SET TASK A:
In the records, rewrite the lines from the one containing "phylum: Tracheophyta" through the end of the records, inclusive, as a numbered list, leaving out any blank lines.

**** SELECTED PASSAGE ****

# zbMATH — the first resource for mathematics

Viscosity solutions to parabolic master equations and McKean-Vlasov SDEs with closed-loop controls. (English) Zbl 1445.35118
Summary: The master equation is a type of PDE whose state variable involves the distribution of certain underlying state process. It is a powerful tool for studying the limit behavior of large interacting systems, including mean field games and systemic risk. It also appears naturally in stochastic control problems with partial information and in time inconsistent problems. In this paper we propose a novel notion of viscosity solution for parabolic master equations, arising mainly from control problems, and establish its wellposedness. Our main innovation is to restrict the involved measures to a certain set of semimartingale measures which satisfy the desired compactness. As an important example, we study the HJB master equation associated with the control problems for McKean-Vlasov SDEs. Due to practical considerations, we consider closed-loop controls. It turns out that the regularity of the value function becomes much more involved in this framework than the counterpart in the standard control problems. Finally, we build the whole theory in the path dependent setting, which is often seen in applications. The main result in this part is an extension of B. Dupire’s functional Itô formula [Quant. Finance 19, No. 5, 721–729 (2019; Zbl 1420.91458)]. This Itô formula requires a special structure of the derivatives with respect to the measures, which was originally due to Lions in the state dependent case. We provided an elementary proof for this well known result in the short note [“An elementary proof for the structure of Wasserstein derivatives”, Preprint, arXiv:1705.08046], and the same arguments work in the path dependent setting here.

**** RECORDS PROVIDED ****

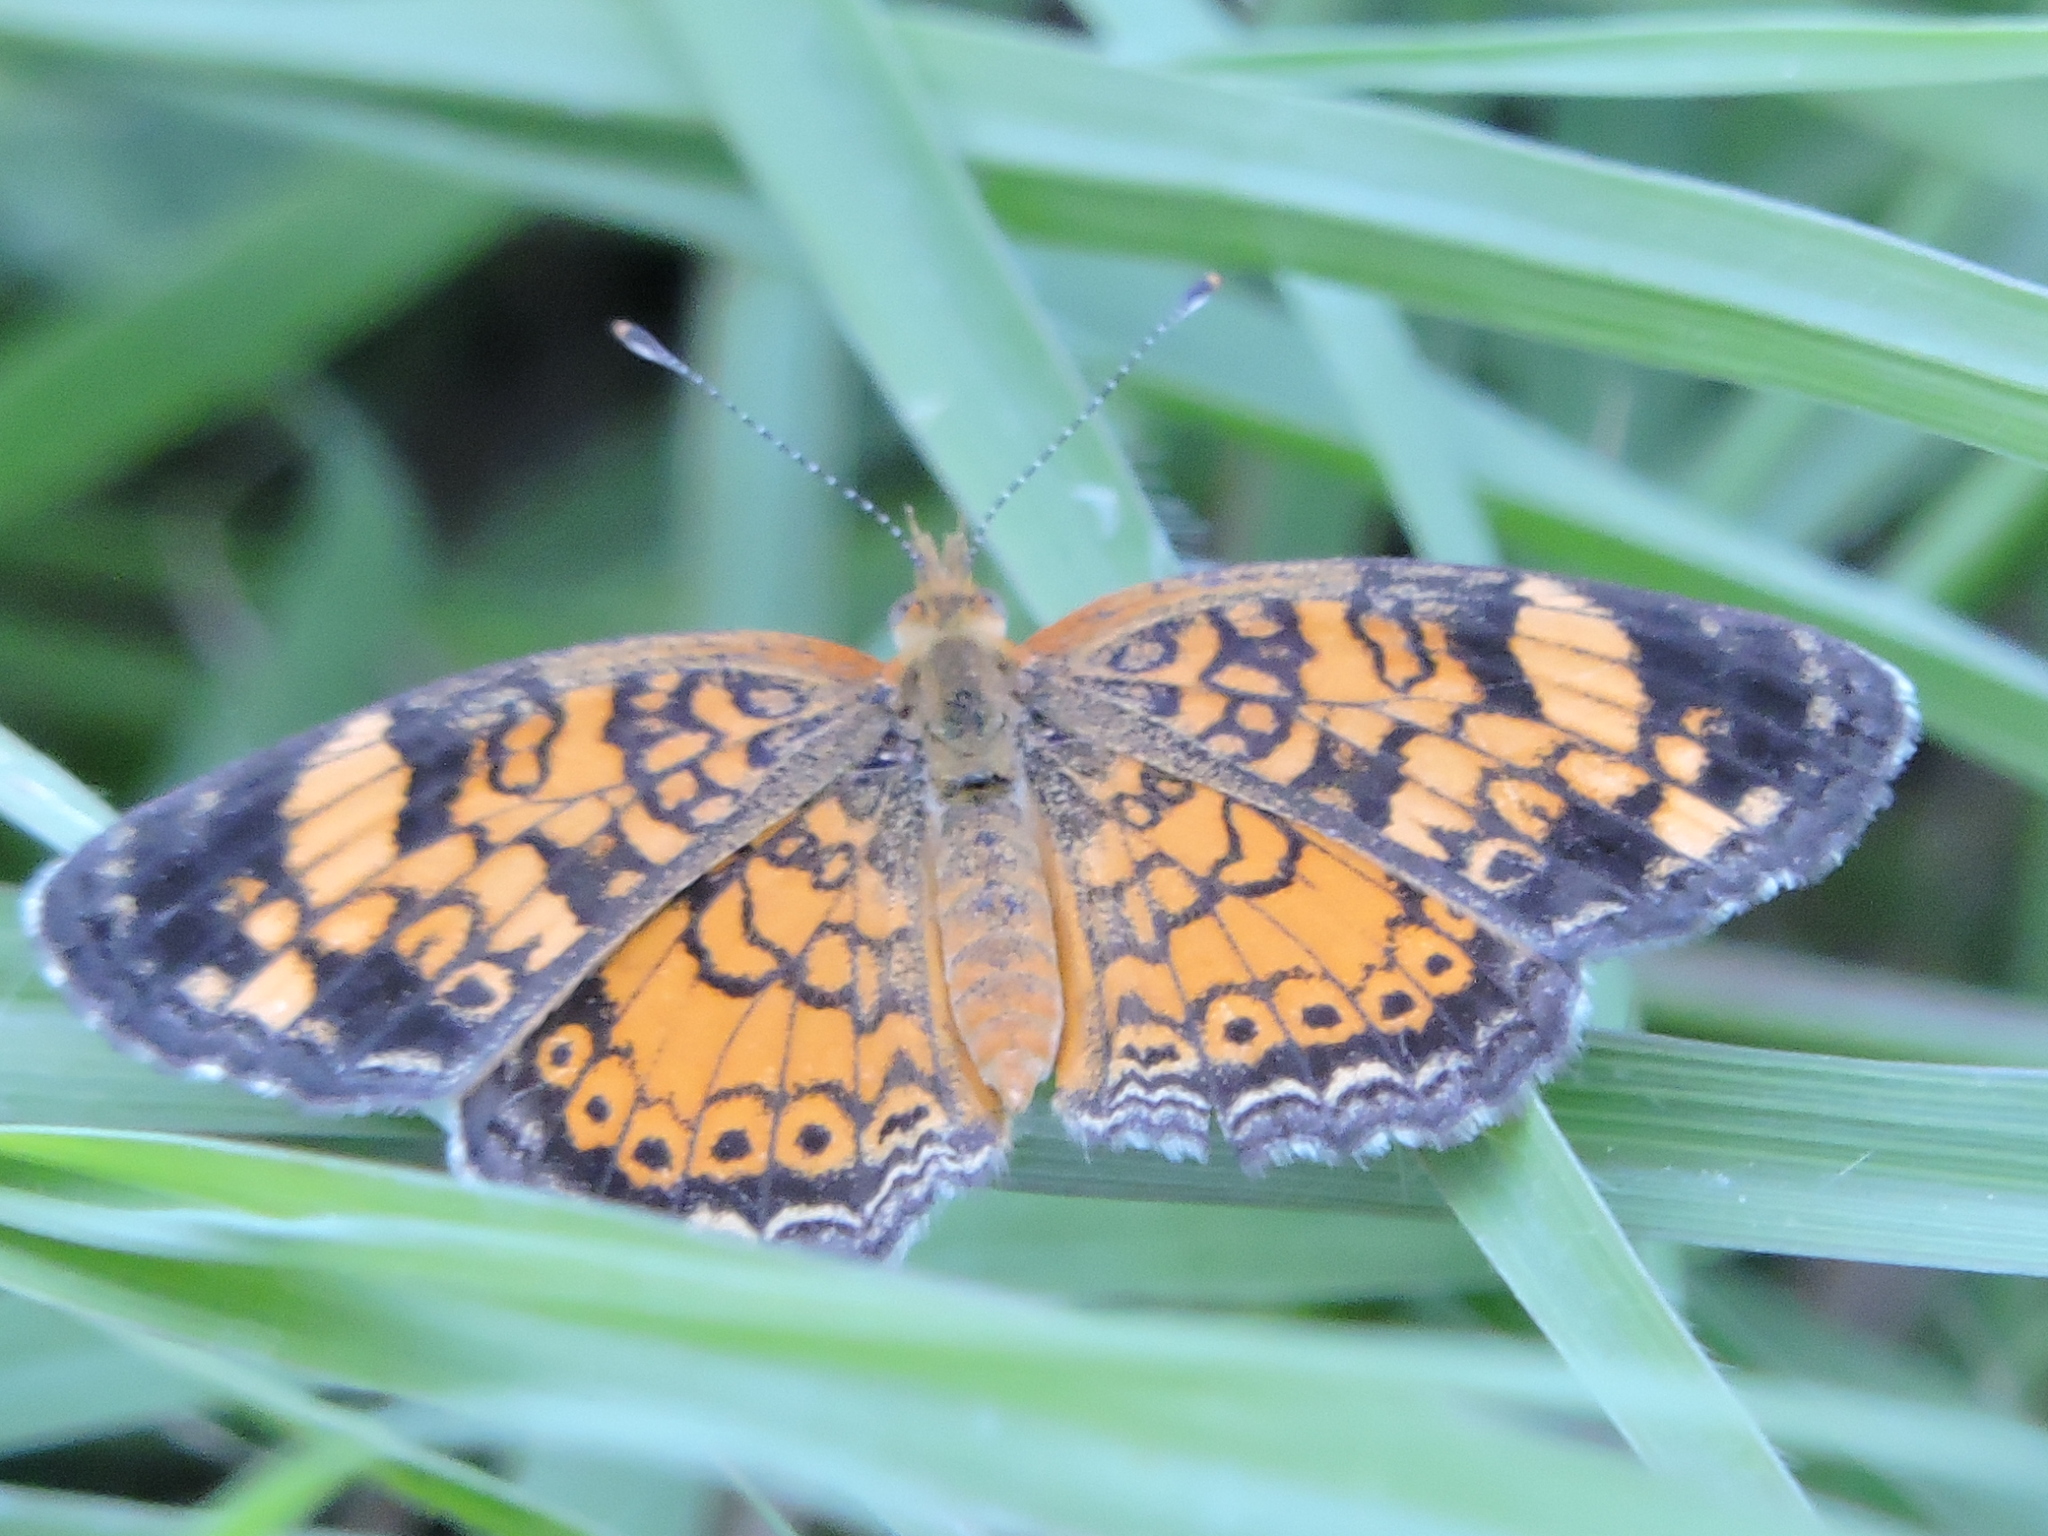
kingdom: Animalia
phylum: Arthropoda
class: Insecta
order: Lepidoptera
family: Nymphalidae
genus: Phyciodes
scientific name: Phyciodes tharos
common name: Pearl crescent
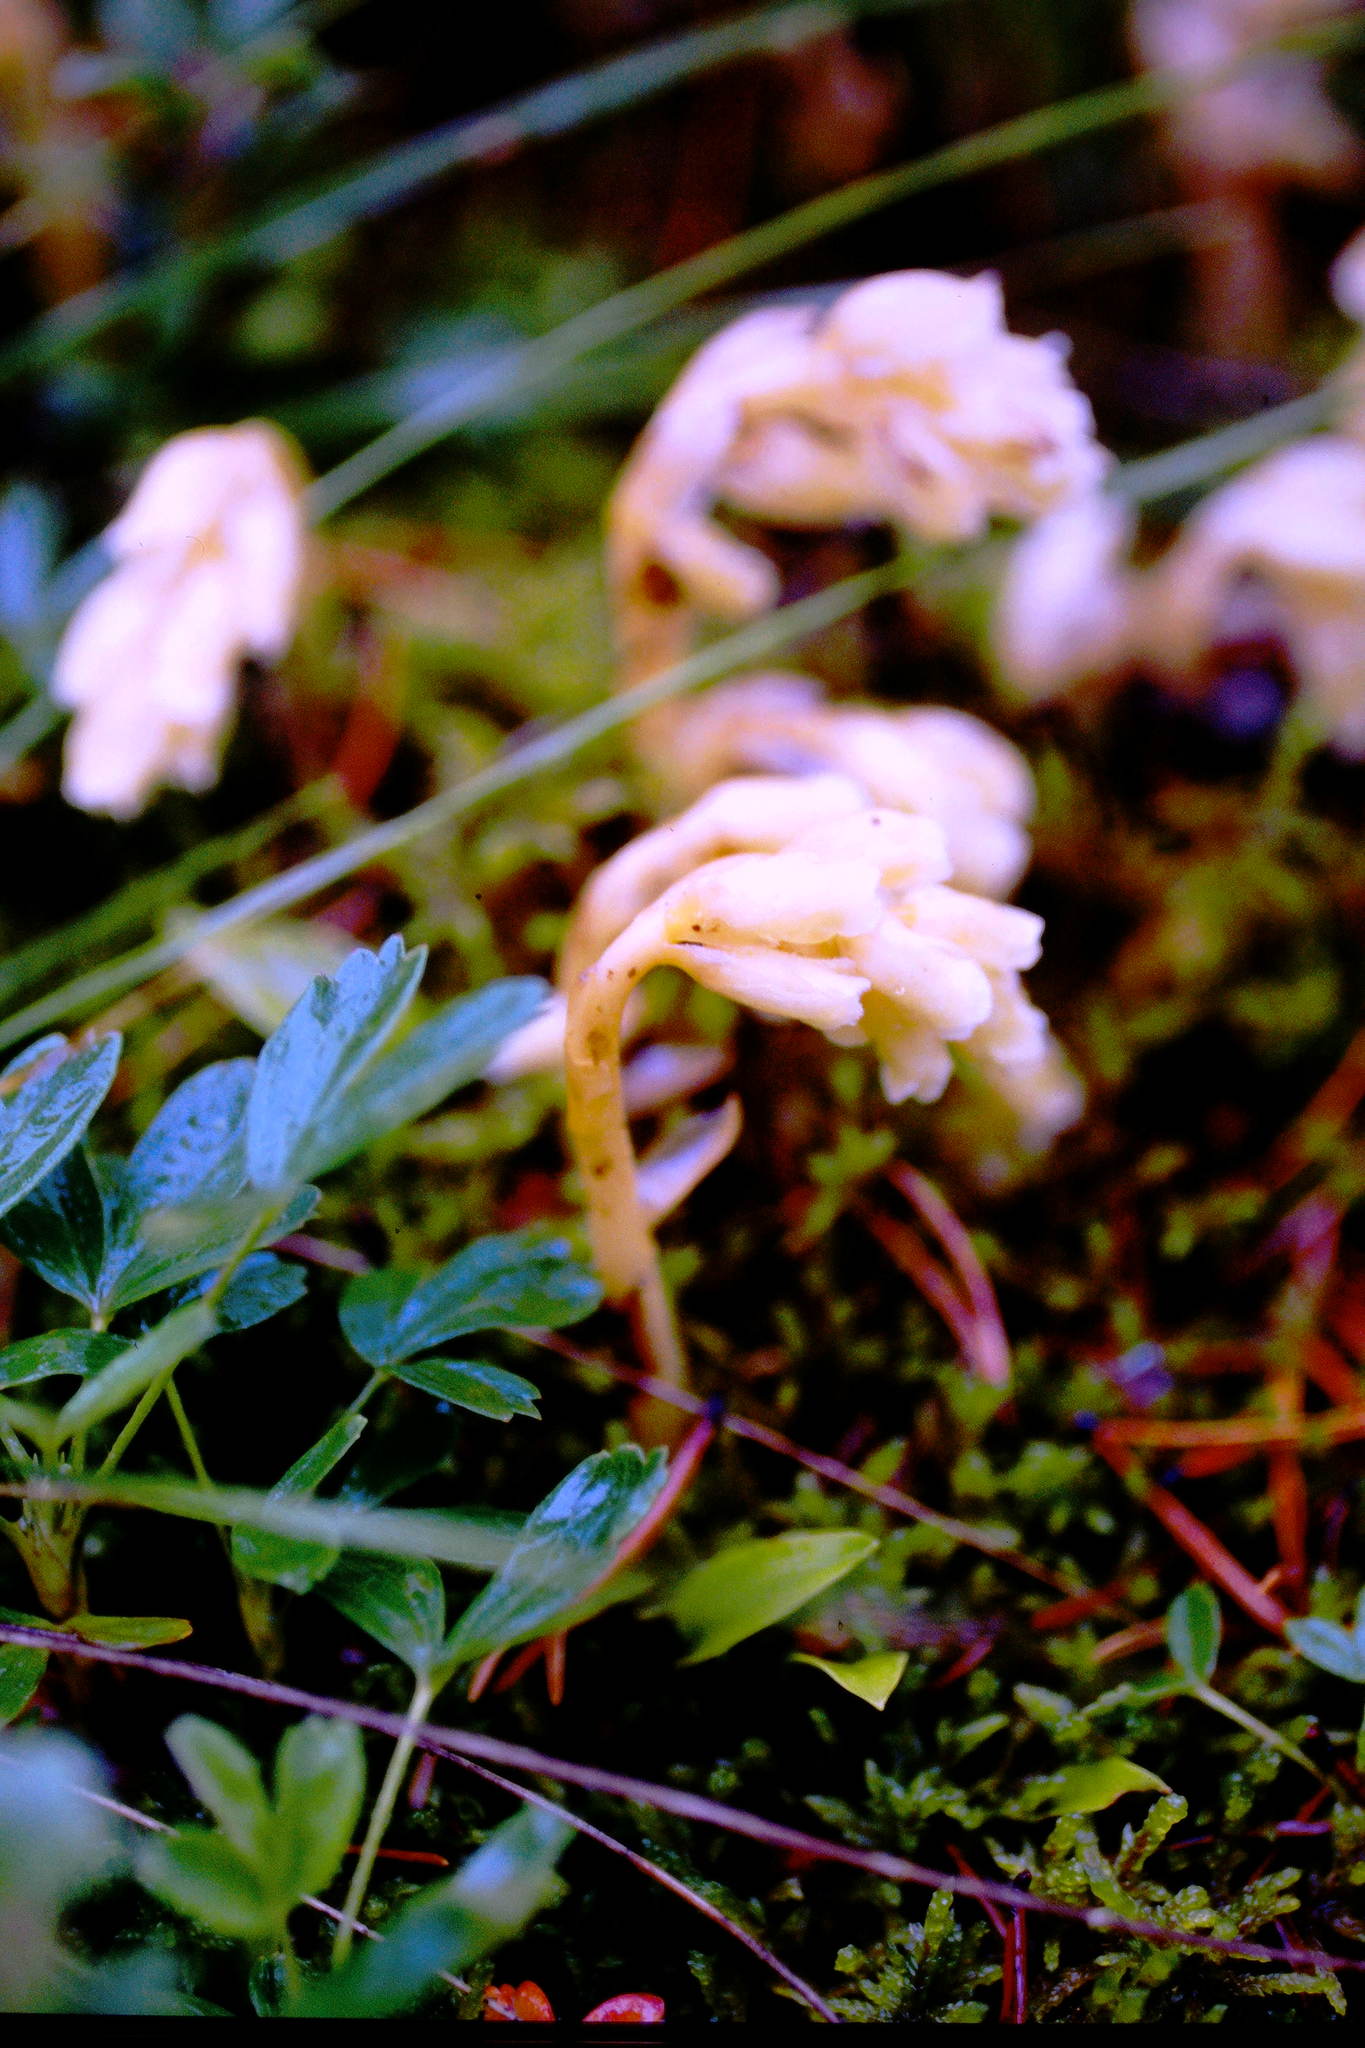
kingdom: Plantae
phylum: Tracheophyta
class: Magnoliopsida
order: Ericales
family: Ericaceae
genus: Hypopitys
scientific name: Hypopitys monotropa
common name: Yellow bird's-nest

****

SET TASK B:
Answer these questions from the summary on viscosity solutions to master equations:
(i) What kind of controls does the paper consider?
(ii) Whose functional Itô formula does the main result of the path dependent part extend?
(iii) To what set of measures does the main innovation restrict the involved measures?

WORKED ANSWER A:
1. phylum: Tracheophyta
2. class: Magnoliopsida
3. order: Ericales
4. family: Ericaceae
5. genus: Hypopitys
6. scientific name: Hypopitys monotropa
7. common name: Yellow bird's-nest

WORKED ANSWER B:
(i) Closed-loop controls.
(ii) B. Dupire's.
(iii) A certain set of semimartingale measures which satisfy the desired compactness.